Ditching old habits.
Another problem I see is the belief that if something worked a certain way or provided a relatively easy solution on Windows, then it ought to do the same on Linux as well. In a perfect world, this would be great. But these are two very different operating systems. Some Linux purists might even argue that these XP users have had it too easy. That the XP user is unwilling to learn anything new to better understand the Linux way of doing things, should the user wish to adopt a specific distribution. Often, the mindset that purists point to is referred to as a set of really bad Windows habits.
So what sort of poor habits have we become complacent with as Windows users that, frankly, are not going to fly nearly as well on the Linux desktop? Well, to name a few:
Know thy hardware. Without a doubt, the single biggest problem users have is trying to install or configure Linux on hardware built for Windows. It's a tired argument that is as applicable as whining about OS X not installing with a heavy configuration on a PC. The difference is, most Linux distros will install just fine on most common PCs. It is generally on Windows notebooks where users run into trouble with video/audio/wireless, although there are often work-arounds available despite this.

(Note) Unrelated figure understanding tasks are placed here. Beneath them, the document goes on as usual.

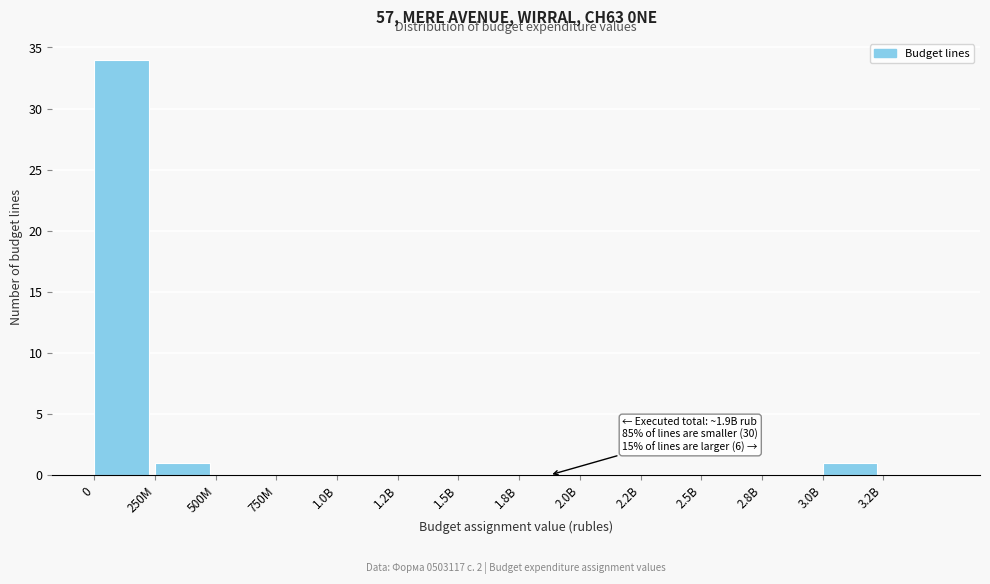

Reading left to right, list all the values displayed in this chart.

0=34	250M=1	500M=0	750M=0	1.0B=0	1.2B=0	1.5B=0	1.8B=0	2.0B=0	2.2B=0	2.5B=0	2.8B=0	3.0B=1	3.2B=0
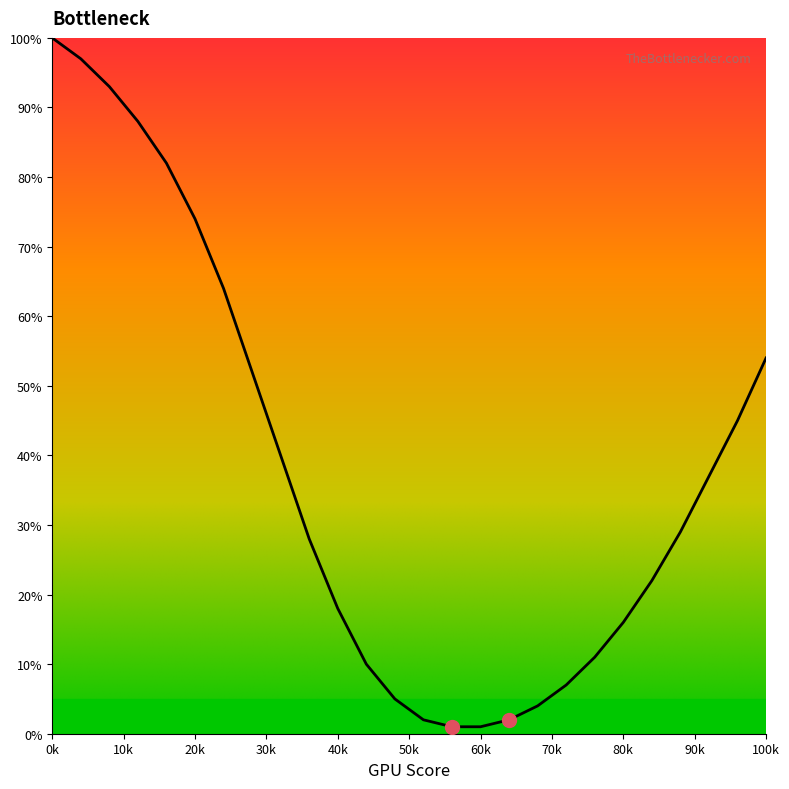

What is the difference between the maximum and minimum values?

99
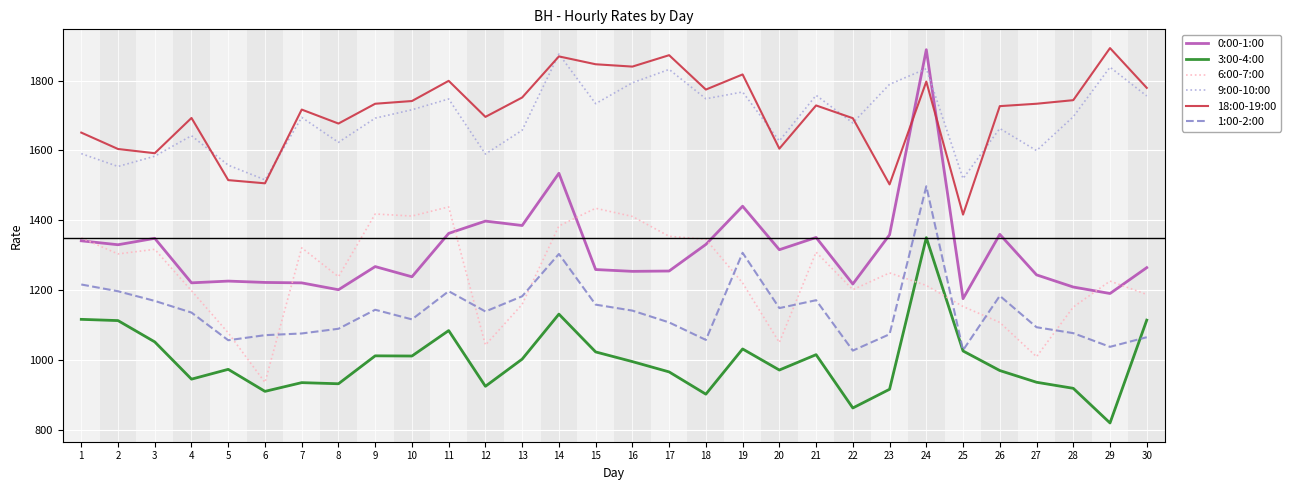

Which series has the largest range (max minus min)?

0:00-1:00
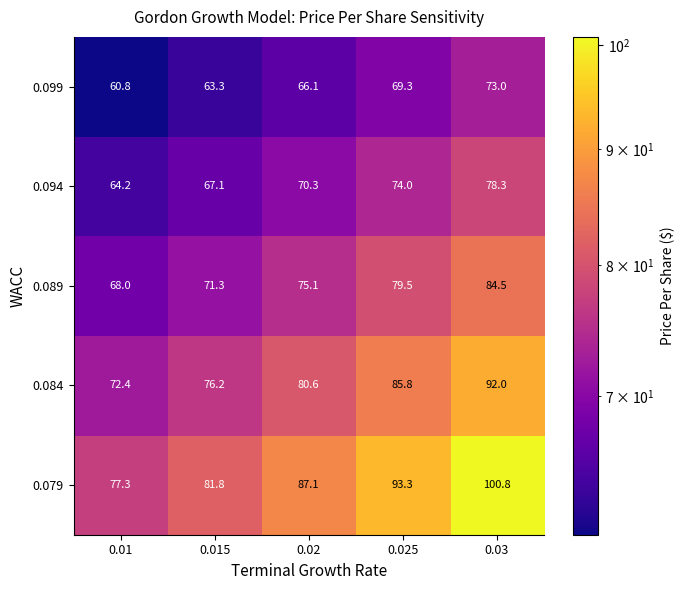

What is the total value across all series at 0.025?

401.9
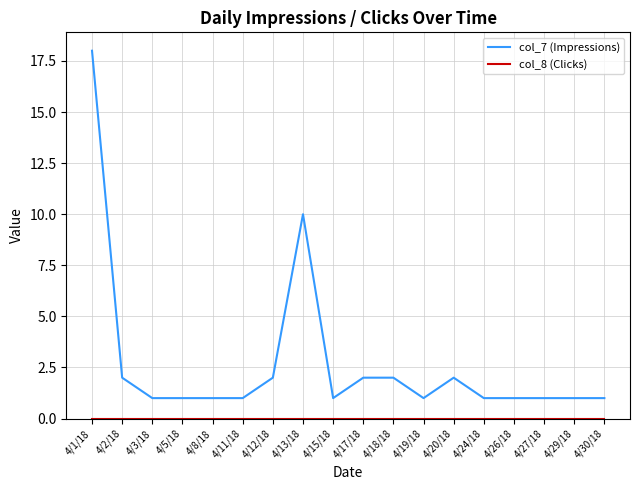

Which series has the largest total across all categories?

col_7 (Impressions)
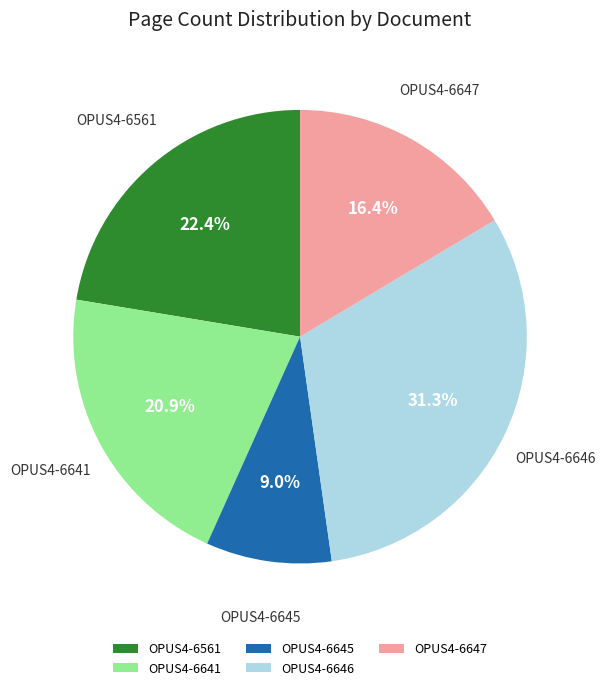

Do OPUS4-6645 and OPUS4-6641 together represent more than half of the pie?

No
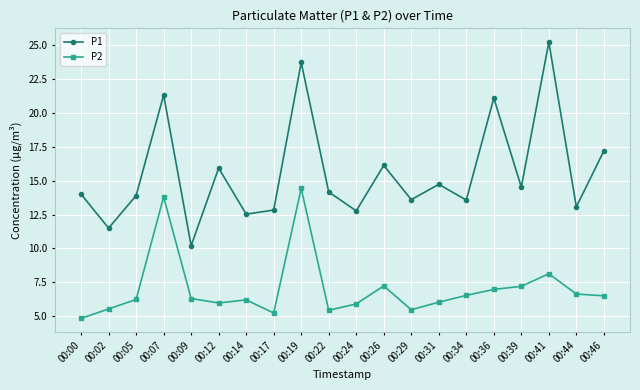

What are all the series names shown in the legend?

P1, P2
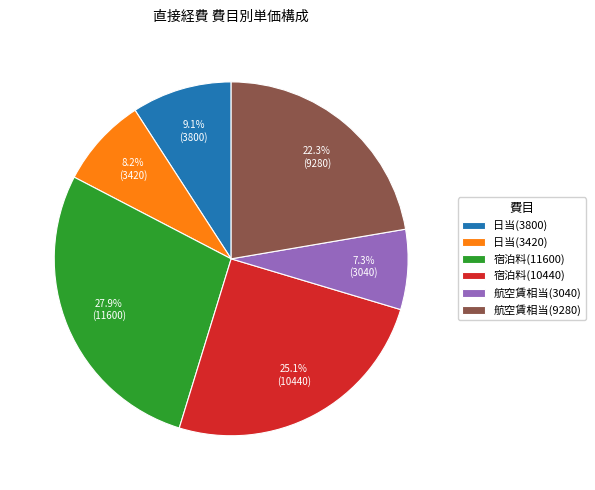

What portion of the pie excludes 宿泊料(11600)?

72.1%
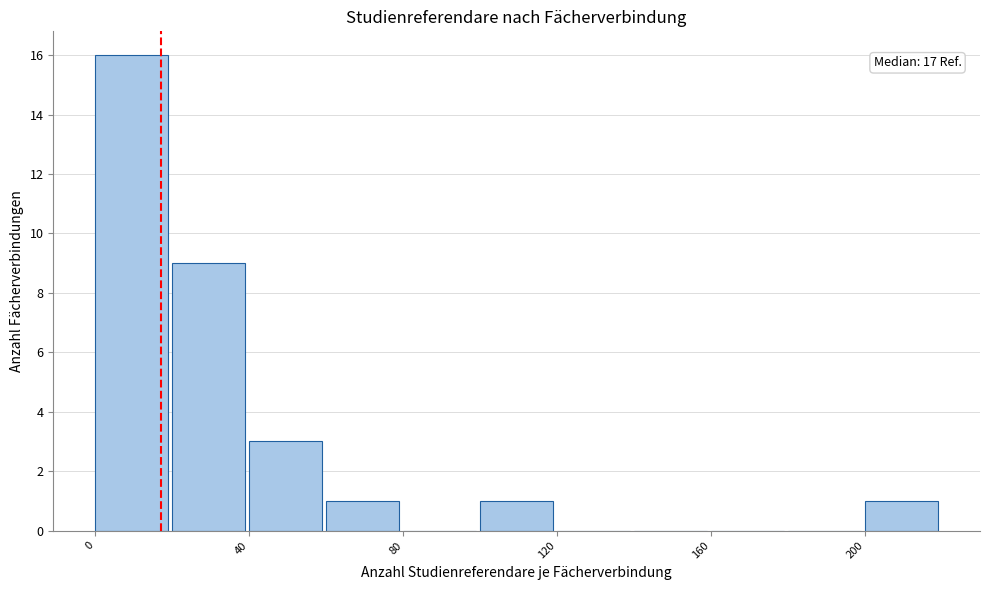

Which range on the x-axis has the tallest bar?

0 to 20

Accept that the software will look different from what you are used to. Because Linux software is often related to either the GNOME or KDE desktop environments that they operate in, often Linux applications will mirror the overall feel of these environments. Problems tend to arise when past XP users become frustrated to discover theyve lost some of the familiarity they once had with Windows after using Linux for any extended period of time.
Package managers are not the same as the old Install-Shield software installation you were once used to. And when trying to install software outside of official software repositories, its not totally unheard of to run into a dependency issue. And more often than not, this leads to frustration as it visually appears that the software installation is at fault based on this problem.
Overcoming potential problems and staying ahead of the curve.
Anyone who considers themselves a power user on the Windows front should not really find migrating all that difficult. The trick is accepting what I like to call 'Linux reality'. Once the user first understands and expects the challenges listed above, they begin the process of learning what works and what doesnt based on their needs, while the rest takes care of itself.
To get the end user started off right, I would recommend the following:
Learn where the provided documentation for your selected distribution is study it before asking for help.
Make yourself known in the forums for your selected distribution after following through above. Also reciprocate with help whenever possible to keep the flow moving forward for everyone.